Q192 Yuan Yang: Mr Rathi, in previous years when the Bank of England base rate was still going up, our predecessor Committee asked why banks were not passing this increase on to consumers in savings but were on mortgages. Do you think that the inverse might be happening now that rates are starting to go down? How concerned are you that banks are taking too much and giving too little to consumers?
Nikhil Rathi: We have seen some adjustment in fixed rates in particular, which perhaps is not so surprising given the forecast for fixed rates and where interest rates may go in the future, although, obviously, it is not for me to comment on Bank of England policy.
As a general point, at this point—we are monitoring this—we are not seeing faster move-down of rates than we saw on the way up. I do not think I can give you evidence to confirm that point. That is not what we are seeing at the moment, but we will keep a close eye on it and keep the Committee updated.
Q193 Chair: Thank you, because, certainly for consumers, it is a massively important issue. Talking of consumers, when you were talking about motor finance, you said you were looking at other areas. I would like to press you again on which other areas you might be looking at or if you would be able to write to us with some information.
Nikhil Rathi: You specifically asked me about commission arrangements or the redress situation, so I was limited on what I could say. There is a range of areas in the consumer markets more generally that we are looking at. I know this Committee will be interested in motor insurance. The Government have established a motor insurance taskforce. Within that, there are specific products like premium finance where we have concerns.
Dame Siobhain, you asked me about vulnerable consumers. We are particularly concerned about the impact on vulnerable consumers of what are actually quite high interest rates, effectively, if you pay monthly for your motor insurance as compared to an annual premium, and how well that is understood.
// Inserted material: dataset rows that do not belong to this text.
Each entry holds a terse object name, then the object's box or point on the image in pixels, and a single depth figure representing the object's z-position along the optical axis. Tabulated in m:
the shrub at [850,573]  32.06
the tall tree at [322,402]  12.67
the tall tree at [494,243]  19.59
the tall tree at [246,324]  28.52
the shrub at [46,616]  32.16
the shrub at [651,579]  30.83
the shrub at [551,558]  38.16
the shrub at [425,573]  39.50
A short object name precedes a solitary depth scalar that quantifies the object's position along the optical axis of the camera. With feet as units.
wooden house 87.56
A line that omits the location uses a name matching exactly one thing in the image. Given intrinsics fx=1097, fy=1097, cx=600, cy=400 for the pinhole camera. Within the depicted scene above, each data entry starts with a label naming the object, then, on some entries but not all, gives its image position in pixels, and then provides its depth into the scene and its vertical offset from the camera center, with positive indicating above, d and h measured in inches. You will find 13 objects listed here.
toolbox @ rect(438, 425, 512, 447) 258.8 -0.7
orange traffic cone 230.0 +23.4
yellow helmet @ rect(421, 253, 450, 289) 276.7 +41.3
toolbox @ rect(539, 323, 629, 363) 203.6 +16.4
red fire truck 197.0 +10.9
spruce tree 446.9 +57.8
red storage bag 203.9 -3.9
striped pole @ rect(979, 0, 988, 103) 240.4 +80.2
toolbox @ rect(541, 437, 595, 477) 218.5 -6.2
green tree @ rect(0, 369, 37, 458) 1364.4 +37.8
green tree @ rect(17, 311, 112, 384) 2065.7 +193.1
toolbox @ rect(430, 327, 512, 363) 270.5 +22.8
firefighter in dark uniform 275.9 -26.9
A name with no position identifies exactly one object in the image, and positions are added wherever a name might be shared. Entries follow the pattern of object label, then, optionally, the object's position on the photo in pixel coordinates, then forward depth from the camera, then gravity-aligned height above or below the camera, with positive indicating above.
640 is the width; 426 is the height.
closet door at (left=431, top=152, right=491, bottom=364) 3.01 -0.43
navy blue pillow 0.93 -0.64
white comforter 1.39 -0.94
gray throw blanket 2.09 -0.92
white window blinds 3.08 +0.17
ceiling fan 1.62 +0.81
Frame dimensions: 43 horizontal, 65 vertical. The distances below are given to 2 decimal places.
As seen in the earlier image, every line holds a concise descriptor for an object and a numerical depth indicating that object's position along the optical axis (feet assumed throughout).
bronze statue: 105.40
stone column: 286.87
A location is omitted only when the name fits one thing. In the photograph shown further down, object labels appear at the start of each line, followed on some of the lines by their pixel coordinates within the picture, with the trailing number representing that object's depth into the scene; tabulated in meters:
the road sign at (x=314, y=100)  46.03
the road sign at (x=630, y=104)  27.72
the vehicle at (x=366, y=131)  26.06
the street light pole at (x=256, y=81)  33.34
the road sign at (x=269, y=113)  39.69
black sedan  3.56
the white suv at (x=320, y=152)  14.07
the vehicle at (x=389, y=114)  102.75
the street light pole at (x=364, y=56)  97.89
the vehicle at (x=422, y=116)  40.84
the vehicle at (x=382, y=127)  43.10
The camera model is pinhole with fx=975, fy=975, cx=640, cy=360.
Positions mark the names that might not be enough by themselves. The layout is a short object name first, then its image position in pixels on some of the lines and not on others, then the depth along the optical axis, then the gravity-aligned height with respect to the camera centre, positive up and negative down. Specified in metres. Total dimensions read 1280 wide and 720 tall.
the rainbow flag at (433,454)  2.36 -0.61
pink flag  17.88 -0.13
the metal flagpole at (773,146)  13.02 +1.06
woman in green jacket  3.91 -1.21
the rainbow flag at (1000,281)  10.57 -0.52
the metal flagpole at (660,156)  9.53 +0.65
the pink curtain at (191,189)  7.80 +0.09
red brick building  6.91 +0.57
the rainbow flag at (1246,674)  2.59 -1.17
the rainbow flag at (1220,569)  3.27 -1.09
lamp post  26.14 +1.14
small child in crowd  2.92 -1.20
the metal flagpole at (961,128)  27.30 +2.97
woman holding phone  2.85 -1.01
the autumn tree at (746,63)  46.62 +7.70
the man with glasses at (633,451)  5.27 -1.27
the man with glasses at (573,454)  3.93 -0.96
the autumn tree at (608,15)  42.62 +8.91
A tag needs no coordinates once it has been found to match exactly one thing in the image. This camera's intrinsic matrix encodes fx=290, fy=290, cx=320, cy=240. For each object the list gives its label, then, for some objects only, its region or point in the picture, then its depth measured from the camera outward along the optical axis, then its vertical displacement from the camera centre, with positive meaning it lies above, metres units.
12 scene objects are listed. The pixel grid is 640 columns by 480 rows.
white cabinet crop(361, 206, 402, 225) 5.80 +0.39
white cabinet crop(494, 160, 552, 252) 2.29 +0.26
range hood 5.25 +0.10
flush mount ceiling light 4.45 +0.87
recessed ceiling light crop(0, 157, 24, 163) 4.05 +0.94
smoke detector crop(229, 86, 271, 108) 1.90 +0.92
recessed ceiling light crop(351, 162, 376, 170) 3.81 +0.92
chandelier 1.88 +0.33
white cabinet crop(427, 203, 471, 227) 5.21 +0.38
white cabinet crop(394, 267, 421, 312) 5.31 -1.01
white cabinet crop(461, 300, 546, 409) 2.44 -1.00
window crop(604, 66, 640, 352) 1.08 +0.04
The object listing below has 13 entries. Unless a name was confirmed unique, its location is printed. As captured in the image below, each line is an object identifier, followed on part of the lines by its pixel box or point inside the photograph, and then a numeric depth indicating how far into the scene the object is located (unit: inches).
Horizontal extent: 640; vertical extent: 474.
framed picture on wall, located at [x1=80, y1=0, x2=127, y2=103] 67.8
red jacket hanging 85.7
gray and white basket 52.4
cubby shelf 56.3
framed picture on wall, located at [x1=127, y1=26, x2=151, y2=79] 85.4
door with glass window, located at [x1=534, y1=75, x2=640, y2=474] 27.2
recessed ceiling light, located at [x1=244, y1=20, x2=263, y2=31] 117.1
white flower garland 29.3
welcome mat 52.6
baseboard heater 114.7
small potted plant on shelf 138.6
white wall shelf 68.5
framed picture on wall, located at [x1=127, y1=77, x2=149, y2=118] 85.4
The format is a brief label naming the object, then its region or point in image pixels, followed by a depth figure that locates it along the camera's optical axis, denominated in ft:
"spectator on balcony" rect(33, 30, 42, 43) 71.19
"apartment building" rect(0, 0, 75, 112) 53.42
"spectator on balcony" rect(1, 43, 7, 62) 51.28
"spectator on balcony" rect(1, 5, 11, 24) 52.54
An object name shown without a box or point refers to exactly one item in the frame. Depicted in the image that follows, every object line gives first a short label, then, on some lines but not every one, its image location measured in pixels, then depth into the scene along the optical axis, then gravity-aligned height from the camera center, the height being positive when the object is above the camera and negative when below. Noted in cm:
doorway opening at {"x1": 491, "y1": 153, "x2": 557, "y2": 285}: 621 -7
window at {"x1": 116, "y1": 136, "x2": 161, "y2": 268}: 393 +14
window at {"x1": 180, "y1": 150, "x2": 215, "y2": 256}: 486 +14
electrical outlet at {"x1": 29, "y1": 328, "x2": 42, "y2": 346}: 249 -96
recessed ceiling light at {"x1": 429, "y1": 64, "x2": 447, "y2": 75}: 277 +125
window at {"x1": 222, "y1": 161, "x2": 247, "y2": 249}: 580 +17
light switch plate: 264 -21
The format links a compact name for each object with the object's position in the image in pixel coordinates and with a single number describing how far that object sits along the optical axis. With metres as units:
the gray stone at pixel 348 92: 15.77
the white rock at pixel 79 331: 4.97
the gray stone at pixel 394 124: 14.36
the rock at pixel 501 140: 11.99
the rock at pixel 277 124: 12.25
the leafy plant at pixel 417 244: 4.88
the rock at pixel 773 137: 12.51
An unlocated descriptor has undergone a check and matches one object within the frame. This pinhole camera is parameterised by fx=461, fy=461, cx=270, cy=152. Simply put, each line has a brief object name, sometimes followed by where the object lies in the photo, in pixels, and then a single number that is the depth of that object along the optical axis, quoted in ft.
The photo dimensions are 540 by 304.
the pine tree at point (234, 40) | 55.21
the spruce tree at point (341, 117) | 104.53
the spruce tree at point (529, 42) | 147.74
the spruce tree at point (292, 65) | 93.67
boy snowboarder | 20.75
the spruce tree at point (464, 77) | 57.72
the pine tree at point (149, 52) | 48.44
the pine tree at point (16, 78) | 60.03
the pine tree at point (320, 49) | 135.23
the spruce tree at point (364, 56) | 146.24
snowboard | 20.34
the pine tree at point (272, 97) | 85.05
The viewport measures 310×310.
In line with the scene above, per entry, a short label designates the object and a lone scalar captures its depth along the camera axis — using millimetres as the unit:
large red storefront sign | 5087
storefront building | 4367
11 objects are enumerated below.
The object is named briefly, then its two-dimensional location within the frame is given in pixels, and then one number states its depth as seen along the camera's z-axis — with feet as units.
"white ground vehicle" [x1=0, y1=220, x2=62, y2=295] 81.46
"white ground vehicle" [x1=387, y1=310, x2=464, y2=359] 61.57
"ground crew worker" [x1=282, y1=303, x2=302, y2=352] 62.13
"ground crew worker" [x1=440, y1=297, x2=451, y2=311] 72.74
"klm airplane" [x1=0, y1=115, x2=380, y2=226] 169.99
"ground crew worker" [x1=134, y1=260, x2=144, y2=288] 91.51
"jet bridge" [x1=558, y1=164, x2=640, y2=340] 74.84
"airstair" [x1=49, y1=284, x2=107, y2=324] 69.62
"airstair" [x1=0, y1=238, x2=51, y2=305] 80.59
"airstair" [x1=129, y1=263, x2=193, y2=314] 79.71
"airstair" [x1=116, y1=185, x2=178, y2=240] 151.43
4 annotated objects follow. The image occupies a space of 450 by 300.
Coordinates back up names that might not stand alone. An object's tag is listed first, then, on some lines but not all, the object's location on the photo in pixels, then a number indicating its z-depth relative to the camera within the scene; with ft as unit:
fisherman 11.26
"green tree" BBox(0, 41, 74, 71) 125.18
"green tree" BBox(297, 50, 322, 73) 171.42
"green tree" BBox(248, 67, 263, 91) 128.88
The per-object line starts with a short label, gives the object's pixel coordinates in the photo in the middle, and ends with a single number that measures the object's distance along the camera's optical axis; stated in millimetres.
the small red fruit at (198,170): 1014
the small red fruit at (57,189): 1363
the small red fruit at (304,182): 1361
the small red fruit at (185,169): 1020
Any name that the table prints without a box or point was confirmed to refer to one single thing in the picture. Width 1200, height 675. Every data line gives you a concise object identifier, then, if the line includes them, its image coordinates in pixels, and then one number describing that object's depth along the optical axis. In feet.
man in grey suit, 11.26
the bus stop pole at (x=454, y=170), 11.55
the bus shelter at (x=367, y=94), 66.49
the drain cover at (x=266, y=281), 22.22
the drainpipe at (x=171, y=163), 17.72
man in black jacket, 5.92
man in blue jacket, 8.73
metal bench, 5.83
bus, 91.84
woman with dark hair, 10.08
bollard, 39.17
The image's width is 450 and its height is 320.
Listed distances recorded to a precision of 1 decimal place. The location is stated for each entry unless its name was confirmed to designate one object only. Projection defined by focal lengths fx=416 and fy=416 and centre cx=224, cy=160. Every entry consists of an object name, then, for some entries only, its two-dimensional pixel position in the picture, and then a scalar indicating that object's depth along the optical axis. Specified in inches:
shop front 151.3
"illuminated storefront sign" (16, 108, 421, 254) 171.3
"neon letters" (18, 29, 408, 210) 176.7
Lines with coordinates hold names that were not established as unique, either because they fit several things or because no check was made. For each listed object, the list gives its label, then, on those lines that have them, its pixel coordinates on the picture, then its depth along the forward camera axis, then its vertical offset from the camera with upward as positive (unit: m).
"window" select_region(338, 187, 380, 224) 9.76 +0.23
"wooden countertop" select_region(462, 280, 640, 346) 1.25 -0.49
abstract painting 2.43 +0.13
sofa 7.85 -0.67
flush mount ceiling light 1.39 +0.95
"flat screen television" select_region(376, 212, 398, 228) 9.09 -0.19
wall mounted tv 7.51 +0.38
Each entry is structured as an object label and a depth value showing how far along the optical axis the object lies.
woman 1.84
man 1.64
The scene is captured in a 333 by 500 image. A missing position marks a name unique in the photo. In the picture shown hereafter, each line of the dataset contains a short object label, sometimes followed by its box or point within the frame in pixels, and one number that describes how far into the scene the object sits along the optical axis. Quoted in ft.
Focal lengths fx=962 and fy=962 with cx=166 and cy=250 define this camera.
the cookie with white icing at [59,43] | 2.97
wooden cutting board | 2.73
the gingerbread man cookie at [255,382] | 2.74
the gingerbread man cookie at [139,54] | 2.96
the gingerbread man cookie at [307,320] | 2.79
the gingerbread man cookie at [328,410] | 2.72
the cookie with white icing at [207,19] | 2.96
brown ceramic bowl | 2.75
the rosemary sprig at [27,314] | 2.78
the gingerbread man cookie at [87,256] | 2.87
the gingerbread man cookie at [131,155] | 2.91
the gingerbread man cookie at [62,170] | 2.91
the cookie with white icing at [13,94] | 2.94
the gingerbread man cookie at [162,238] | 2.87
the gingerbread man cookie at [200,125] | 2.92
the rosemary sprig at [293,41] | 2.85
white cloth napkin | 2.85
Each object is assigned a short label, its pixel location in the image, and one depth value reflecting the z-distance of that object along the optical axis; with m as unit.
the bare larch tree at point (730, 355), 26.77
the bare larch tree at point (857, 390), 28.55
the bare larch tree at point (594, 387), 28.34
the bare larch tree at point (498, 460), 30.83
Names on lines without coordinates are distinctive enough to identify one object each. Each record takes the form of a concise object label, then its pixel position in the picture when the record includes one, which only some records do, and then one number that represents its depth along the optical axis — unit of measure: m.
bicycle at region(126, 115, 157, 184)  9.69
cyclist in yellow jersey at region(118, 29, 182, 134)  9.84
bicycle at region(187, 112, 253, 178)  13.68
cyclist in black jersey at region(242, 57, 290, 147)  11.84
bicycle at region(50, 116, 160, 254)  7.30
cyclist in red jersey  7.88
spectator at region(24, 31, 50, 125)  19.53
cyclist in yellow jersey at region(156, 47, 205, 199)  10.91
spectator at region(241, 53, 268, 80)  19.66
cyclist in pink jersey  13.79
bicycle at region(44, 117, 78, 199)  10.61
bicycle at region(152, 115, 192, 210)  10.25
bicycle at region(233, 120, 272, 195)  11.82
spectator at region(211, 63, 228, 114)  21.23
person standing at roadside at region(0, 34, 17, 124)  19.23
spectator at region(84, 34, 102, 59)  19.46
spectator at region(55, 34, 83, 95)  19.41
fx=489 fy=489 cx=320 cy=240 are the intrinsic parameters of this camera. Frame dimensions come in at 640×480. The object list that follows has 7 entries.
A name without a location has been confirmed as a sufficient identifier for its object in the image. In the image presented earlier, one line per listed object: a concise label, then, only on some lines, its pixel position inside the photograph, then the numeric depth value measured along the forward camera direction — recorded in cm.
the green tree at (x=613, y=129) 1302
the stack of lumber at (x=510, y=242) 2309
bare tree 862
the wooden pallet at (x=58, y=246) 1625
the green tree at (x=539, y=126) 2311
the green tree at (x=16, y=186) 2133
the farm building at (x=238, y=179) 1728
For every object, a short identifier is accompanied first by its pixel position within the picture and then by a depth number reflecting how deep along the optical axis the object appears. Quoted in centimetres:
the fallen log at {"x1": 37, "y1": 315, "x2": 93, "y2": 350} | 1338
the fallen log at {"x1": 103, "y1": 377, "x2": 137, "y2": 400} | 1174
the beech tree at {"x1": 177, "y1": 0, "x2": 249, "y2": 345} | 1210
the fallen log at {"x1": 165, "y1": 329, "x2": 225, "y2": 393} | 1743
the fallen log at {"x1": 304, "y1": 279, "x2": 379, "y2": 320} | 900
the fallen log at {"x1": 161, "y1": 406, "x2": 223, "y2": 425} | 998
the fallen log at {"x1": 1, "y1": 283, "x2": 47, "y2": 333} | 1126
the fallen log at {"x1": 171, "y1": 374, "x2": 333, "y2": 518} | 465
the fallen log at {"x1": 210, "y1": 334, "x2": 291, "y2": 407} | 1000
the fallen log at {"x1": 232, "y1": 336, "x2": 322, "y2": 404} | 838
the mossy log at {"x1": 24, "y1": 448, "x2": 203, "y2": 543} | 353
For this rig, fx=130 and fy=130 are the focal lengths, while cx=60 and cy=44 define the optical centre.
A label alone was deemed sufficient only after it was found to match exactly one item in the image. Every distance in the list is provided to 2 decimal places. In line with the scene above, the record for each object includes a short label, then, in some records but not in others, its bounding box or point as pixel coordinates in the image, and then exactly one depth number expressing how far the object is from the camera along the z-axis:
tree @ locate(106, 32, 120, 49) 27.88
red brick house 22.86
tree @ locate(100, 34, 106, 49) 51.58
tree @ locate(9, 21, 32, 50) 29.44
We are looking at pure protection markets as well in the insurance sector. We will be doing some work on the debt advice sector in the new year, too, and the quality of communication. We will set that out very clearly for the Committee and for the industry so that it knows what we are focused on.
Chair: That will be very helpful because it will probably help to shape our next sessions with you, among other things, and with Ministers. I thank our witnesses very much indeed. In summary, we have heard some useful information from the Financial Conduct Authority. One of the things we were keen to tease out—we have it from you a bit today—is that there is an inflection point here now as you have this trade-off between the primary and secondary objectives: protecting consumers and growth. There is a tension and a risk element there. How that risk is managed is really key and making sure that the system works for consumers and delivers that secondary objective is a very big challenge for you as an organisation.
We heard some very clear messages about financial literacy from both sides, from both questioners and others, and that motor finance is a bit of a mess and there needs to be some resolution to this. We will look forward to questioning you about that once the processes have gone through on motor finance. We are hearing different things about when court cases might happen, but we hope that by next summer there may be some form of redress. We know that you cannot comment on that at this point.
I thank Ashley Alder, Nikhil Rathi and Steven Braviner Roman very much indeed.